Reproduce the entries below exactly, but only from the line containing "hfov_deg: 48.2" to the line containing "focal_mm: 4.15", inclusive.

BEGIN Information

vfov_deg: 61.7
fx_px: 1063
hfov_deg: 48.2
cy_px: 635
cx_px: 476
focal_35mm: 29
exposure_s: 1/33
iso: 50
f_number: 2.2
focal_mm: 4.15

END Information
BEGIN Information

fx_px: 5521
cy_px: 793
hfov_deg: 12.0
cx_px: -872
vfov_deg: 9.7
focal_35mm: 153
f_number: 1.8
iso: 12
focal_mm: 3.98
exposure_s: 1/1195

END Information
BEGIN Information

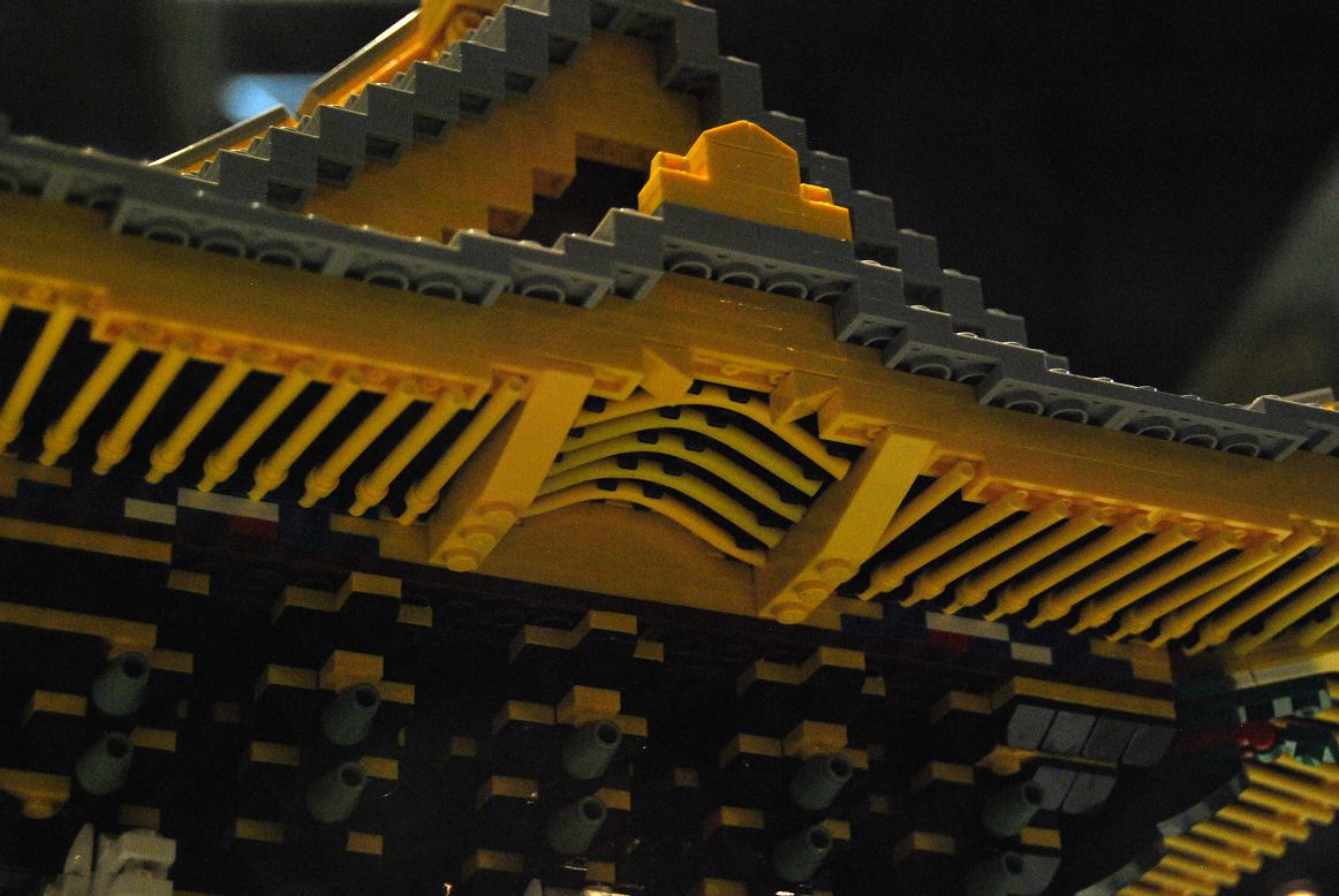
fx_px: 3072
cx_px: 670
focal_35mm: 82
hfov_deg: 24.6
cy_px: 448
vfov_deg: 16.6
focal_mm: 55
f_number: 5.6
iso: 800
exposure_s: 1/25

END Information

Finished task
hfov_deg: 48.2
cy_px: 635
cx_px: 476
focal_35mm: 29
exposure_s: 1/33
iso: 50
f_number: 2.2
focal_mm: 4.15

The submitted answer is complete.